Path: utzoo!attcan!utgpu!jarvis.csri.toronto.edu!mailrus!wuarchive!cs.utexas.edu!rice!uw-beaver!uw-june!rik
From: rik@cs.washington.edu (Rik Littlefield)
Newsgroups: comp.arch
Subject: Re: Shared Memory vs. Distributed Systems
Keywords: Shared, distributed, message
Message-ID: <9605@june.cs.washington.edu>
Date: 26 Oct 89 18:46:33 GMT
References: <20764@usc.edu> <1646@ncrcce.StPaul.NCR.COM>
Organization: U of Washington, Computer Science, Seattle
Lines: 57

In article <1646@ncrcce.StPaul.NCR.COM>, pasek@ncrcce.StPaul.NCR.COM 
(Michael A. Pasek) writes:  [about the transputer]

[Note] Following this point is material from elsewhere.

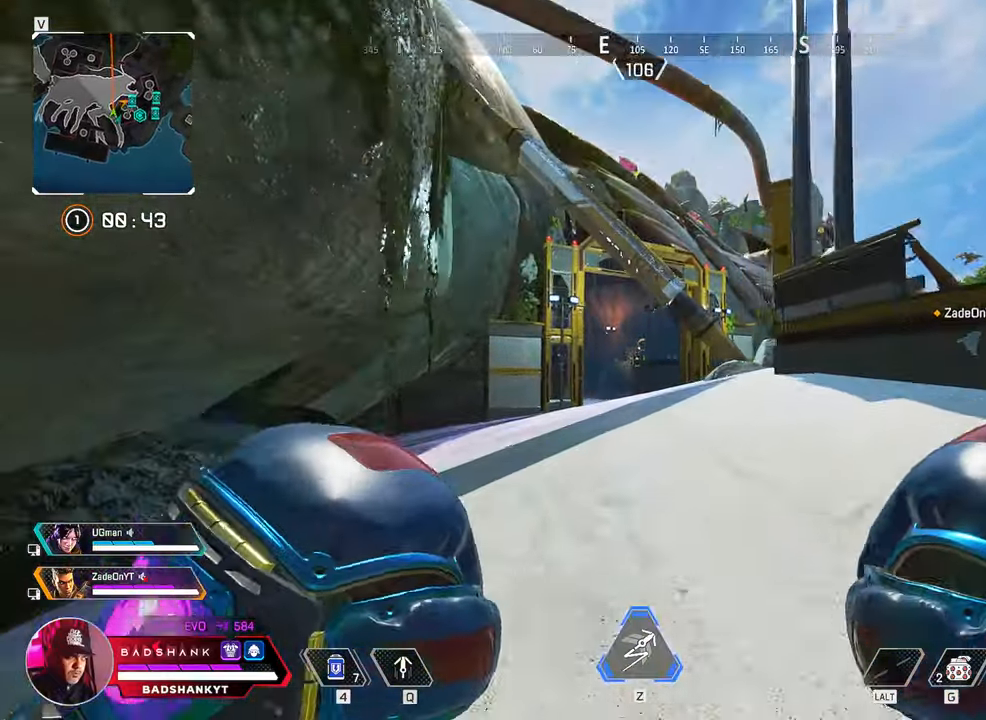
{"keys": ["w"], "mouse": [], "events": []}
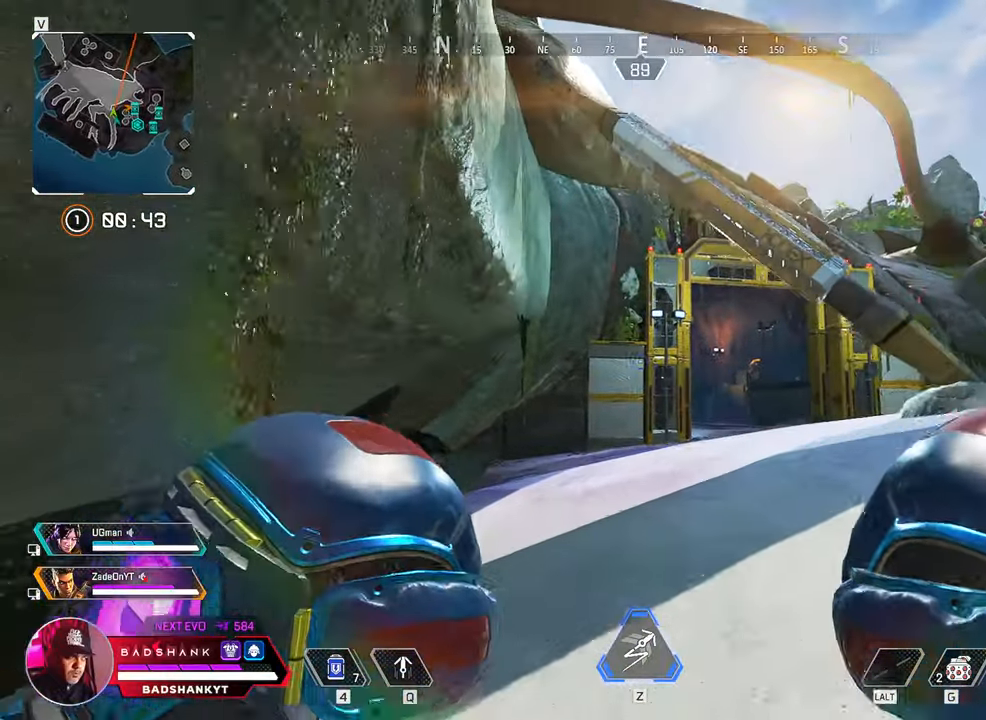
{"keys": ["w"], "mouse": [], "events": []}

> Although you describe this as "message passing" between the computers,
> it sounds to me like you have one "global" memory which is controlled by the
> "dedicated DMA machine", and this memory is "shared" by all the "local"
> processors.  What difference does it make whether you set some register in
> your "dedicated DMA machine" and tell it to move some data to another 
> location, or just set an address latch in your micro somewhere and do a
> "store" instruction ?  
> 

It matters a great deal, both in raw performance and in how you program
the beasts.

On a transputer, 10 microseconds is what, 30 instructions?  Say you're in a
tiny network, average 3 hops each out and back.  That's 6 hops, 180
instructions latency.  We can quibble about the numbers, but the point is,
it's a long time.  What this means is that it's dangerous to think "when I
need this datum, I'll just go get it".  That programming model works OK on
the "shared memory" machines, which have much lower latency.  On a
transputer array, it gives out quickly as you try programs that do
progressively more sharing.  The same thing happens on any other existing
distributed memory machine.  Of course, as several posters have pointed out,
if each node has enough things to do, you may be able to hide the latency.

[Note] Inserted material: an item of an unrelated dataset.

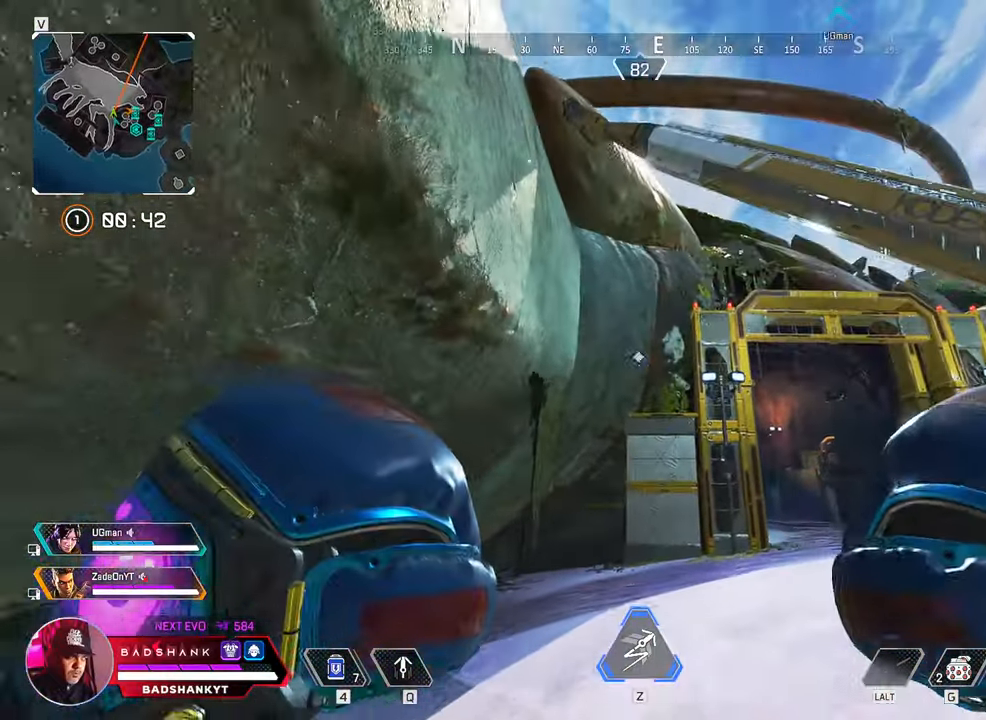
{"keys": ["w"], "mouse": []}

Perhaps a more fundamental difference is that shared memory machines
provide hardware to guarantee that all processors have a consistent view of
memory.  Cooperation between processors can be controlled just by
synchronizing.  There's no need to explicitly update other processors'
copies of shared data.  With the distributed memory machines, no processor
will find out about an update until it asks or another one tells it.  The
programmer can be insulated from this necessity by the compiler and/or
runtime system, as with Kai Li's shared virtual memory (why isn't it
"virtual shared memory"?), but the performance penalty can be severe if
you're unlucky about the sharing patterns.

It looks to me like the distributed memory machines are pretty good at
running three kinds of programs.  First are those that just don't require
much write-sharing.  Second are those with communication patterns that can
be mapped to nearest-neighbor links, assuming that you're lucky enough to
have a low-overhead machine like the transputer.  Third are those in which
the latency can be hidden and overhead amortized by handling lots of
independent store/fetch requests at once.  (Combinations of the above are
best of all ;-)

Using that third approach, there seem to be quite a few applications that
can run well even with high communications overhead.  (See Fox's book,
"Solving Problems on Concurrent Processors".)  But lack of software support
is a big problem.  Programs like that can be written using explicit message
passing, but it's not easy.  Several people, including myself, are working
on compilation and runtime techniques to let you write programs using a
shared memory data model, but have them execute efficiently on a message
passer.  It's not an easy problem (Ph.D. thesis material), but there are
several promising approaches.  Stay tuned, but don't hold your breath.

--Rik